Winecoff is confident his kitchen is not to blame. Winecoff stated, “We’ve had no trouble whatsoever with our food in the past and I hope this is not a problem with our food. The customer has written instructions as to how to prepare the food, to bake at a certain temperature for a certain amount of time, and that’s a food-safe temperature.”

It’s early on in the investigation and not much information is available but the "we’ve been doing things this way for a while and never had a problem" optimistic attitude doesn’t do much to build trust.

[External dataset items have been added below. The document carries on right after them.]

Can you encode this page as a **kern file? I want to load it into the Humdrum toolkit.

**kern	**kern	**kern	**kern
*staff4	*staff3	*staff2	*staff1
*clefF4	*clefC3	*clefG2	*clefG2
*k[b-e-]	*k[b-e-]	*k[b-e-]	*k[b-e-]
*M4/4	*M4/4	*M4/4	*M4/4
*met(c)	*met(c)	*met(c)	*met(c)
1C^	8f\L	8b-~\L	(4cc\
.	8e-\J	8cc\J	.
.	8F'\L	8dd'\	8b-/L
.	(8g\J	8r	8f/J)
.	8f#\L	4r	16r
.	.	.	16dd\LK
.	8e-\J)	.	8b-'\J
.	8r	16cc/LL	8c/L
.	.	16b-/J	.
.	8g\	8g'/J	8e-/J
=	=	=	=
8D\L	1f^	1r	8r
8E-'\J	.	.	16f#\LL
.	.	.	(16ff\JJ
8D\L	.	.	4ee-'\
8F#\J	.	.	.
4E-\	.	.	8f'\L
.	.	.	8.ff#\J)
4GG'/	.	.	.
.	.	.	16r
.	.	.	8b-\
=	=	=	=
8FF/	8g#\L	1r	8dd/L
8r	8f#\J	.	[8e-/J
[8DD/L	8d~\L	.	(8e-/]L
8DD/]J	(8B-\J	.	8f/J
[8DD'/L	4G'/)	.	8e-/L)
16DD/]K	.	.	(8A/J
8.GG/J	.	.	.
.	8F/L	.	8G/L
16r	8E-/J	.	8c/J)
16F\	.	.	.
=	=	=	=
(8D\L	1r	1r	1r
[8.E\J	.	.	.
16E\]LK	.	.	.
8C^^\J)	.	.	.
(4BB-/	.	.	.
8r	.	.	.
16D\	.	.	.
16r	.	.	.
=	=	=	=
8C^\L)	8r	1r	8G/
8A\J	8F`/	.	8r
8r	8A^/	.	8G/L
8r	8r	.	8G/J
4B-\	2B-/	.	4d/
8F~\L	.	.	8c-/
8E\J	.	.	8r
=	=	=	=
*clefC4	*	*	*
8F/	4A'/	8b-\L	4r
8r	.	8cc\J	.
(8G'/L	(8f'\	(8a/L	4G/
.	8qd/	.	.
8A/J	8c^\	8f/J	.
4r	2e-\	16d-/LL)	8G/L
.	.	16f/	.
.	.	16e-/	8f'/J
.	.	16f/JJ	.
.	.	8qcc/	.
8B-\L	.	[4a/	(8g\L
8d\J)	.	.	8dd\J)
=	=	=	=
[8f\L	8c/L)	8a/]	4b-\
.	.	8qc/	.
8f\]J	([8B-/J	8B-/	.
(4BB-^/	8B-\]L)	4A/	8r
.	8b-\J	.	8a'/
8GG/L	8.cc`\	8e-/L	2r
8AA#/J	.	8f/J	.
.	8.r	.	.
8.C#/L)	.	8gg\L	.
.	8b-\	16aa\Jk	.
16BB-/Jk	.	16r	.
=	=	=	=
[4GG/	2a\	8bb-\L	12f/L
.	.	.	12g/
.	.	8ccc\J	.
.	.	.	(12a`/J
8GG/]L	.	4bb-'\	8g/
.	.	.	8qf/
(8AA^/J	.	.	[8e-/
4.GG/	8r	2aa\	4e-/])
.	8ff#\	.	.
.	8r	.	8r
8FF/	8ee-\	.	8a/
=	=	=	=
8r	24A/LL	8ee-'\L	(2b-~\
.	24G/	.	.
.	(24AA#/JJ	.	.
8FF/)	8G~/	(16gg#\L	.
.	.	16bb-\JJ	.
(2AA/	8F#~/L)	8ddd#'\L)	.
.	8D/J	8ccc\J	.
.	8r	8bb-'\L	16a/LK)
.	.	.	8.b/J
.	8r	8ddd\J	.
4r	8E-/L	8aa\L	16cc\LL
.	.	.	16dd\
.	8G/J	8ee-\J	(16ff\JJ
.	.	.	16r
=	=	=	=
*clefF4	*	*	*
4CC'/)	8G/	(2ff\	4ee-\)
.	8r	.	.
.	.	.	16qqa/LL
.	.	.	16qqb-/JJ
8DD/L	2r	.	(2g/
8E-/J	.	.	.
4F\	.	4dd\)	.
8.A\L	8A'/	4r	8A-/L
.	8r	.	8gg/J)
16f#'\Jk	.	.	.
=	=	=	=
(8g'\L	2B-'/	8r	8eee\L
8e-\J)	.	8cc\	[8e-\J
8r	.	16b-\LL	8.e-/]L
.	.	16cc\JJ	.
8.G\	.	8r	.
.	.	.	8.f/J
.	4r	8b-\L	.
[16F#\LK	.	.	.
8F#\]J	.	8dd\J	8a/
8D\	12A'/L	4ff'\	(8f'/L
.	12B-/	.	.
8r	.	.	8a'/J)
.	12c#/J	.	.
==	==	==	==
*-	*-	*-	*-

Especially in an outbreak situation.

An operator with a good food safety culture knows about the microbial risks associated with their products and who might screw up, whether it is suppliers, staff or customers. Blaming the customers is never a good thing, especially if you happened to sell them something with a pathogen in it. Ask the ConAgra pot pie folks. Or the Nebraska Beef ground beef folks.

Telling a customer the time of baking and at what temperature misses the measurable risk reduction step — endpoint temperature. Food businesses selling this-needs-to-be-cooked items should be stating what temperature the dish needs to be cooked to and how the temperature needs to be measured.